The Dow Jones Industrial Average of blue chips closed down 206.48 points (1.59 percent) at 12 814.35, as the Dow slipped back under 13 000 points.
The technology-laden Nasdaq composite finished down 44.82 points (1.80 percent) at 2438.49 while the broad-market Standard & Poor's 500 index dropped 25.69 points (1.81 percent) to a close of 1392.57.
Stocks swooned as oil prices rocketed. New York's main oil futures contract, light sweet crude for June delivery, closed at a record 123.53 dollars a barrel after striking an intra day trading peak of 123.80 dollars.
The contract leapt 1.69 dollars compared with Tuesday's close.
Some economists fear that surging oil prices could crimp US economic growth, America is the world's biggest oil importer, which has been threatened by a long-running housing market slump and a related credit squeeze.
Analysts feared a strong rise in crude as predicted by some could hurt both US and global prospects.
"A super-super spike"
"A super-super spike would most likely put a stake in the heart of global economic growth," said Ed Yardeni at Yardeni Research.On the corporate front, telecom giant Sprint Nextel and Clearwire announced a major bet on emerging WiMax wireless Internet technology.
Sprint Nextel and Clearwire said they would combine their networks in a new company with investment backing from Internet search giant Google, Intel and others. The firms have agreed to collectively invest $3.2-billion in the new company.
The venture marks a major wager on WiMax which offers computer users a much broader wireless range than already popular Wi-Fi technology.
Sprint Nextel's shares closed down 0.3 percent at 9.16 dollars.
In other stock action, the Walt Disney Company's shares ended up 2.9 percent at 34.70 dollars a day after the entertainment and media giant said its second-quarter net income had surged 22 percent to $1.1-billion.

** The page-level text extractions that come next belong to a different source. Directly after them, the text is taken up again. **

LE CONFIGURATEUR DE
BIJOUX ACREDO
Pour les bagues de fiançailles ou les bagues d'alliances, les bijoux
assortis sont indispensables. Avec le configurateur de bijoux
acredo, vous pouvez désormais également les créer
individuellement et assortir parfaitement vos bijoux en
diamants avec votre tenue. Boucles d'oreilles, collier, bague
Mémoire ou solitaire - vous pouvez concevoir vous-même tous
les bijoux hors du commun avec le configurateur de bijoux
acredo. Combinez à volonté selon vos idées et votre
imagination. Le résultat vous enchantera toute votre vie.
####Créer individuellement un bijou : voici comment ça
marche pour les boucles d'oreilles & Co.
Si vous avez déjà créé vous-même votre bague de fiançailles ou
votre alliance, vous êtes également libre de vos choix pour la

The government meanwhile reported that first-quarter labour productivity — which tracks workers' output — at an accelerated 2.2 percent on an annualized basis compared with a revised 1.8 percent in the prior quarter.
"American workers, you just got to love them. They just seem to produce more and more and more. That was the case in the first quarter of the year as fewer workers working fewer hours managed to produce more," said Joel Naroff, the president of Naroff Economic Advisors.
Bond prices rose as the yield on the 10-year US Treasury bond fell to 3.867 percent from 3.893 percent on Tuesday while that on the 30-year bond declined to 4.622 percent against 4.642 percent.
Bond yields and prices move in opposite directions.
European investors had a better day than their US counterparts. London's FTSE 100 index closed up 0.74 percent at 6261.00 points. In Paris, the Cac rose to 5075.31 points and in Frankfurt the Dax gained to 7076.25 points.